Volunteer Vacations Put History in Your Hands
December 24, 2007 (PRLEAP.COM) Travel NewsBoulder, Colorado, December 24, 2007 – Slinging mud, mixing mortar and photographing frescos were just some of the activities Heritage Conservation Network volunteers found themselves doing last year at project sites in places as varied as Italy, Montana, and upstate New York. The primary goal of the non-profit organization is to restore historic buildings, but volunteers who join one of HCN’s hands-on building conservation workshops as a volunteer vacation soon learn that the impact of their work goes beyond the building itself.
“Our workshops offer the chance to really get in touch with history, experience a new culture, and work with other to make a difference in people’s lives”, says Judith Broeker, HCN’s program director. The projects requiring volunteers in 2008 are all good examples of the impact historic preservation can have, she went on to say. In Armenia, volunteers will be working alongside local masons and residents to restore an earthquake-damaged home in the middle of the Kumayri central historic district of Gyumri. At the Hutmacher Farmsite in North Dakota, they will be helping preserve one of the last (and possibly the best) examples of stone-slab construction in the state.
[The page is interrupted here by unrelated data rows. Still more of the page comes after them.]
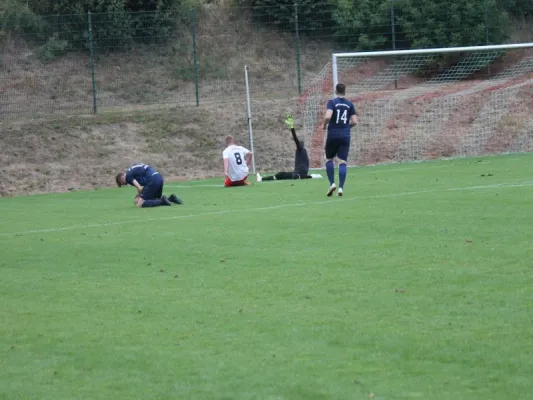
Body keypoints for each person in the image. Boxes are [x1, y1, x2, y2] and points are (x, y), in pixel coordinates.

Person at [256, 114, 322, 182]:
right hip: (299, 173)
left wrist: (291, 126)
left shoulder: (301, 149)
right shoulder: (302, 152)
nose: (300, 143)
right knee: (281, 175)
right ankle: (261, 179)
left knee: (282, 175)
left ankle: (261, 179)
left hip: (298, 173)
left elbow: (295, 138)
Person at [322, 83, 358, 197]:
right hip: (345, 136)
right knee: (342, 162)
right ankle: (341, 188)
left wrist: (324, 125)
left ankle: (332, 183)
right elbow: (355, 121)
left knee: (328, 159)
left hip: (333, 135)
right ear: (345, 91)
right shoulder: (349, 104)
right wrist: (347, 127)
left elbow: (328, 116)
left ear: (336, 91)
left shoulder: (332, 102)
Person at [115, 163, 183, 208]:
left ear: (121, 178)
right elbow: (140, 187)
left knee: (139, 204)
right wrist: (139, 195)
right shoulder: (131, 171)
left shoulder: (128, 176)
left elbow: (139, 188)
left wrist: (138, 197)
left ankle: (163, 201)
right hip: (159, 177)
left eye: (122, 183)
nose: (124, 184)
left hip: (152, 180)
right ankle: (171, 198)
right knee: (153, 199)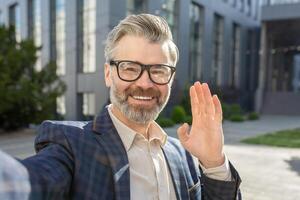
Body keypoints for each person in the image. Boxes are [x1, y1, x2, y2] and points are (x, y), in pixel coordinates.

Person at [21, 14, 241, 200]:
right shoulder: (70, 143)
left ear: (171, 79)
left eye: (158, 70)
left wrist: (213, 163)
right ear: (109, 74)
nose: (145, 83)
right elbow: (30, 181)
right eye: (129, 68)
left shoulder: (183, 153)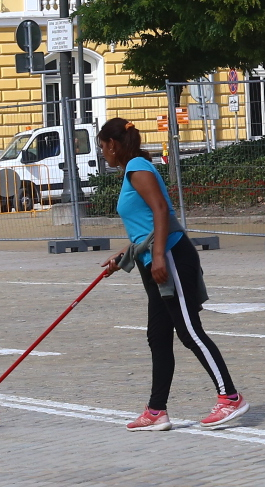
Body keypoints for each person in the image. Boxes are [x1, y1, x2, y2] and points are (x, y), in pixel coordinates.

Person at [95, 118, 247, 430]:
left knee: (189, 331)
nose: (103, 154)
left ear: (112, 144)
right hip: (153, 259)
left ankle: (230, 398)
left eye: (102, 147)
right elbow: (146, 226)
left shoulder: (138, 168)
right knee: (158, 336)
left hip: (171, 257)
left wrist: (161, 255)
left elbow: (162, 211)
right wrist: (124, 256)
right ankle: (156, 411)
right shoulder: (132, 171)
HCN is also looking for volunteers to continue preservation work at the cloister of a 15th century monastery in Italy and in the Old West town of Virginia City, Montana; and to begin work on shotgun houses in an economically depressed area of southern Illinois as well as at the oldest known vintner’s cottage in Slovenia and a traditional kullë house in Albania. Complete workshop details - including project leaders’ bios and workshop descriptions, dates, fees, and travel tips - are available on HCN’s website, www.heritageconservation.net, or from the HCN office at +1 303 444 0128.
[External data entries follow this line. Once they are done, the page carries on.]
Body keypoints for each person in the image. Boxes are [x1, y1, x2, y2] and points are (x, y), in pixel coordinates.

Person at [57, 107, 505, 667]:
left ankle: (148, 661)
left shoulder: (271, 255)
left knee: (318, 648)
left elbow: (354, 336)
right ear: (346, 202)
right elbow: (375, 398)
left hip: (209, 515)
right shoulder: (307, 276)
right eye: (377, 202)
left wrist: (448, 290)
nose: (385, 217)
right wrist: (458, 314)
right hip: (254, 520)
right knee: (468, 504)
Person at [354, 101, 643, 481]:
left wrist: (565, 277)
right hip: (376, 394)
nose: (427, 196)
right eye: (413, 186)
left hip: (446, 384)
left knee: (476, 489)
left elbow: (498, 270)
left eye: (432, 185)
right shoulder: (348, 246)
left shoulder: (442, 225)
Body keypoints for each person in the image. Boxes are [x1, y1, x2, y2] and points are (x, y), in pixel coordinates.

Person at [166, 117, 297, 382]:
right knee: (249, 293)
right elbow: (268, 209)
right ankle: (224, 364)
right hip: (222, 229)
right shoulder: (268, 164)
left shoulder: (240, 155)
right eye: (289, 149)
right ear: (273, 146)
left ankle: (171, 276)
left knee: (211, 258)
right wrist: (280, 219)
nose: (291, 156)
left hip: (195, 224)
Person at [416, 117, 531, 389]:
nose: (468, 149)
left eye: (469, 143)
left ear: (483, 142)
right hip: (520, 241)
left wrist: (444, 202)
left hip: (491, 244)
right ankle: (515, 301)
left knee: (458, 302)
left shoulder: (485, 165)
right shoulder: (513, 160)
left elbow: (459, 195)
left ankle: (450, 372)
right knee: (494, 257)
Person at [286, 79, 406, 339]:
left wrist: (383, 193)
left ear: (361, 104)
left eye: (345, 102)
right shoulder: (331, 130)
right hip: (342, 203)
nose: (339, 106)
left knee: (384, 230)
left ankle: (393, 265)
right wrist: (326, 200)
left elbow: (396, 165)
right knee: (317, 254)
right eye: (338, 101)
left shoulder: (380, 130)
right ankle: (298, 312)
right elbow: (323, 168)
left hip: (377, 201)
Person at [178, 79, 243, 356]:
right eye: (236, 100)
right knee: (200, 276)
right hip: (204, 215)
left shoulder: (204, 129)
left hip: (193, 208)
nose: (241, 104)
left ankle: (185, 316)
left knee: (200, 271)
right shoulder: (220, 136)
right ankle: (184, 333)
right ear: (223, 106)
HCN’s experience in Ghana last year highlighted the fact that their volunteers restore more than buildings. “It was readily apparent to all our volunteers that they were not only helping restore a historic stone building for use as a community center, but they were also restoring people’s pride in their heritage”, Ms. Broeker said. “Everyone who participated will always feel a special tie to that community.”